Think of it as Leah Kincaid's Canyon Skies meets Ramon Ortega's Dust Country: the romance sits between backcountry aviation competence and small-town obligation.

If you enjoy procedural detail, quiet chemistry, and landscapes that feel lived in, you will find plenty to like here.

Jorge Valdez
2025-07-11

El paisaje de Nuevo México manda. Mesas rojas, arroyos, humo de incendios recientes y la sombra de una Cessna que busca caballos: todo se siente auténtico sin atascarse en tecnicismos.

La autora muestra cómo el cielo abre posibilidades y también riesgos, y el santuario se vuelve un personaje con su propia necesidad de agua y tiempo. Terminé con ganas de seguir volando sobre esas rutas y de ver a los mustangs cruzando la meseta.

Devon Malley
2025-03-20

I wanted the bush flying hook to carry the plot, but the story idled.

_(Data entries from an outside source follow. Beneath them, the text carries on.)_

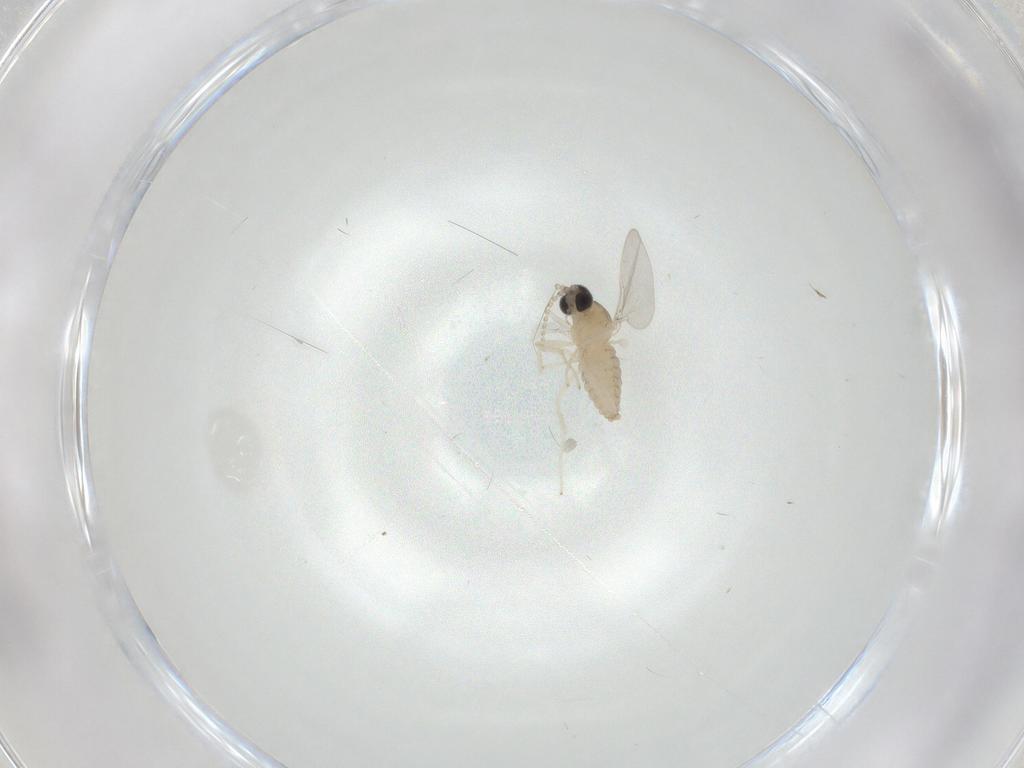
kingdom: Animalia
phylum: Arthropoda
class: Insecta
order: Diptera
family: Cecidomyiidae
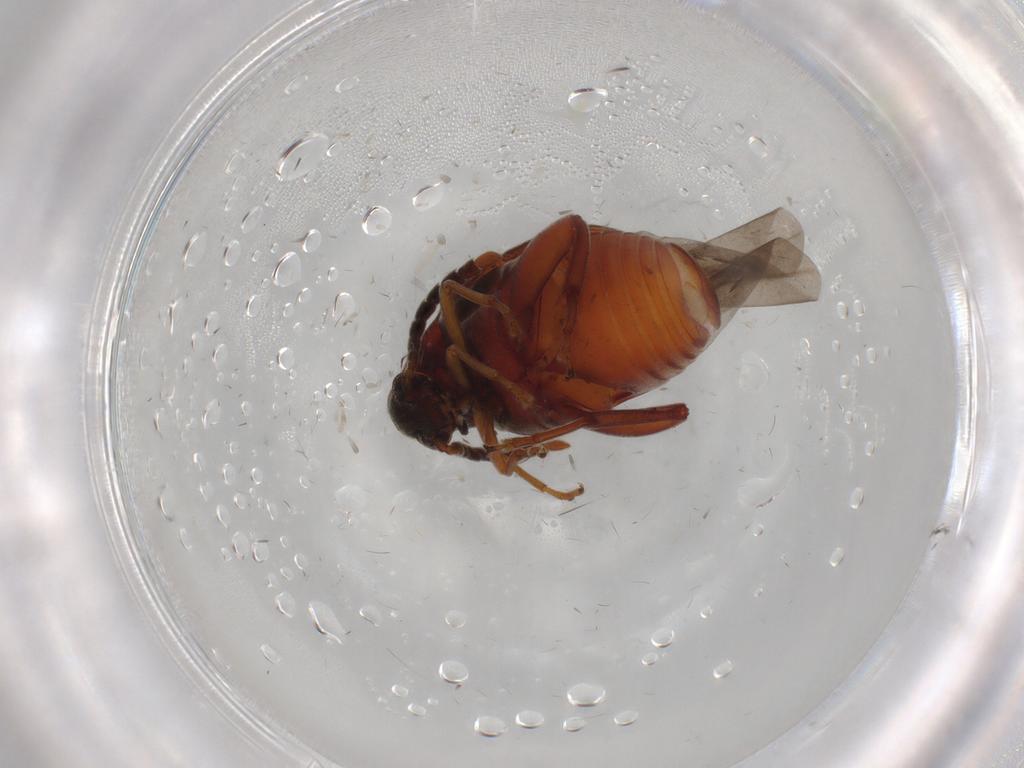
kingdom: Animalia
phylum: Arthropoda
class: Insecta
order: Coleoptera
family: Chrysomelidae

  • Great sense of terrain
  • Repetitive cockpit banter
  • Secret reveal telegraphed early
  • Saggy middle stretch
Riley Nishimura
2024-12-14

Craft-wise, the prose is precise and workmanlike, with aviation terms folded into scene work so they signal competence without drowning the reader. The dialogue under headsets is economical and lands some quiet humor.

Structurally, the training arc lingers a few chapters too long before the money stakes squeeze both leads, and the final alignment is convincing but not cathartic. Solid construction, low heat, dependable finish.

Mia Calder
2024-10-06

This romance soars. My heart lifted with Juniper as the sun broke over Diablo Canyon, and I was grinning like a fool every time the headsets clicked on.

Lark's stubborn hope and Cole's careful calm collide in all the best ways. The aviation detail hums, but it is the generosity in small acts that left me breathless.

I loved how the book refuses simple binaries: survival versus stewardship, solitude versus community, grit versus grace. And that line about love being "another wild thing that refuses a fence line" lit up the whole story for me.

Every lesson flight becomes a tiny covenant, and every thermos of coffee tastes like forgiveness. When the storm forces them down, the dust isn't just weather; it is the past settling and blowing off again.

Yes, yes, yes. More desert, more mustangs, more people choosing to stay and do the work.